** INPUT DATA **
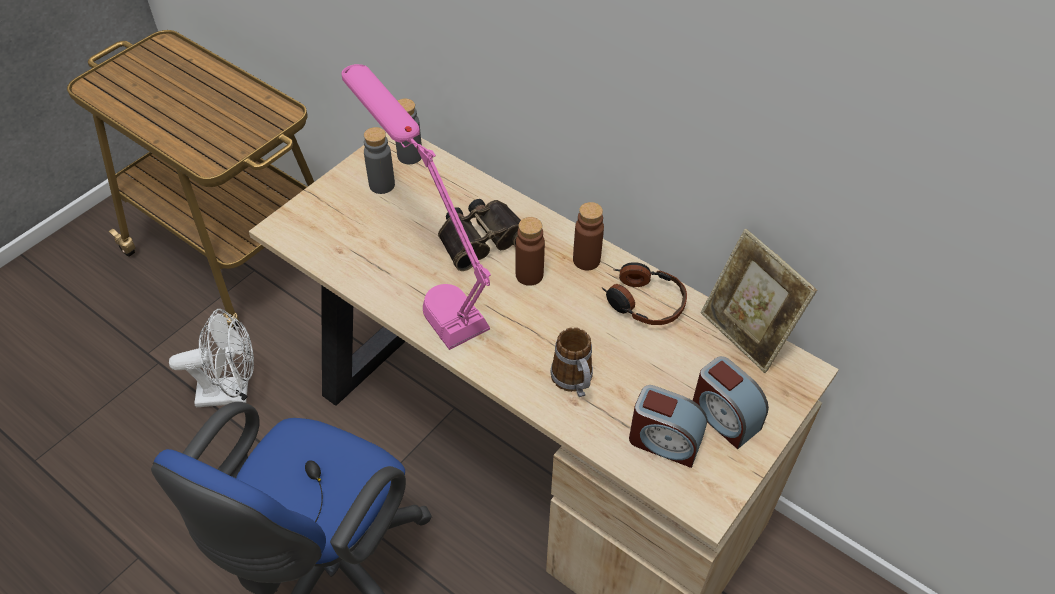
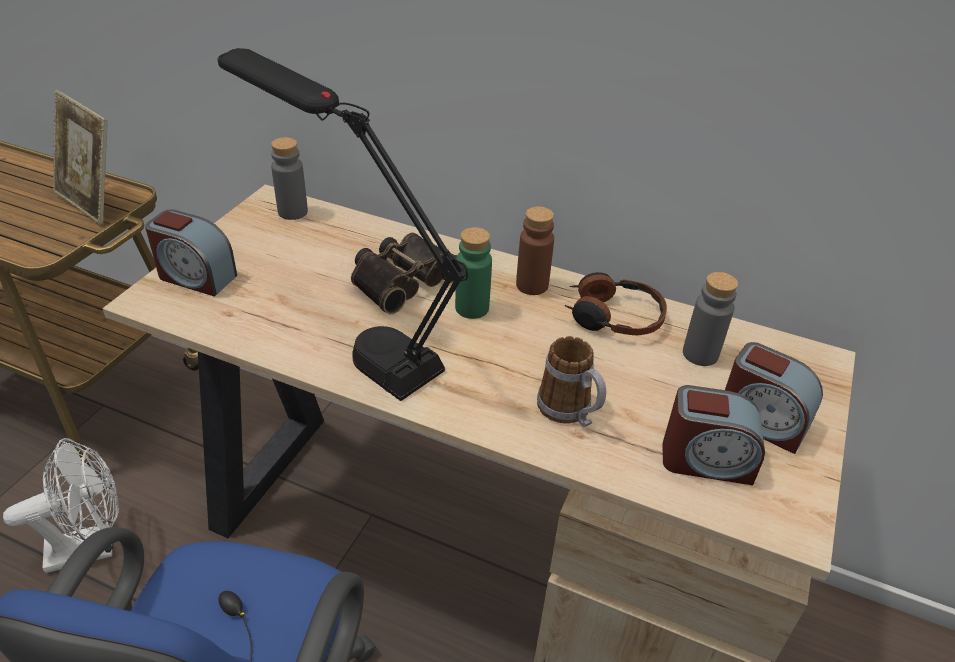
camera: 15 degrees left, 10 degrees down
(321, 212) = (196, 277): none -> alarm clock
(382, 185) = (266, 242): grey bottle -> grey bottle (700, 354)
(428, 286) = (353, 335): pink table lamp -> black table lamp
(529, 275) = (472, 308): brown bottle -> green bottle
(745, 334) = (739, 333): picture frame -> picture frame (93, 202)

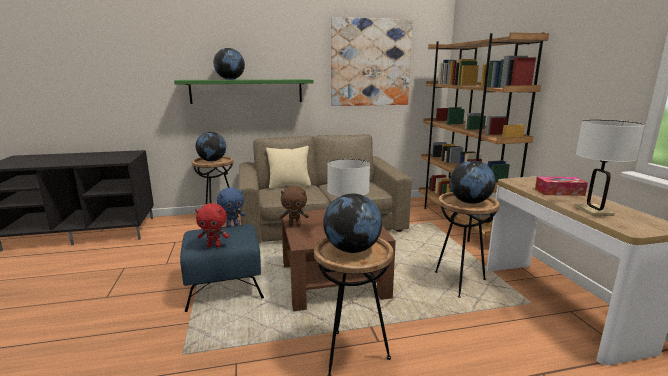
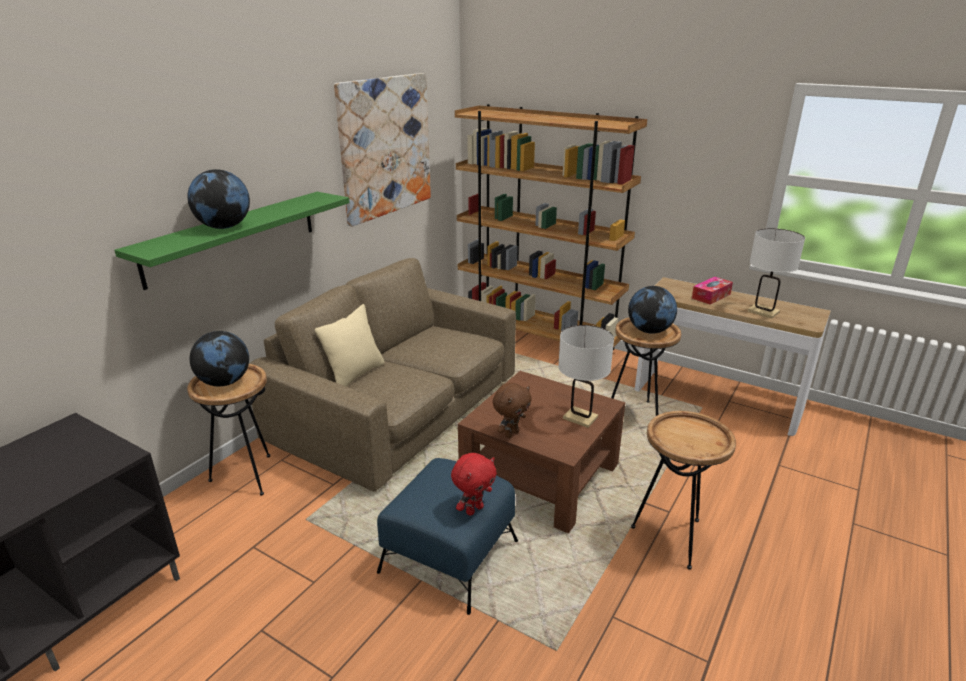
camera: 45 degrees left, 10 degrees up
(232, 225) = (431, 472): blue plush toy -> none
(352, 249) = (687, 435): globe -> none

** WHAT THE EXERCISE ASKS **
Above are the records; repeat their lines from the first through the line containing "camera: 45 degrees left, 10 degrees up", and leave out each picture.

** RESPONSE BOX **
camera: 15 degrees left, 10 degrees down
(321, 212) = (196, 277): none -> alarm clock
(382, 185) = (266, 242): grey bottle -> grey bottle (700, 354)
(428, 286) = (353, 335): pink table lamp -> black table lamp
(529, 275) = (472, 308): brown bottle -> green bottle
(745, 334) = (739, 333): picture frame -> picture frame (93, 202)

camera: 45 degrees left, 10 degrees up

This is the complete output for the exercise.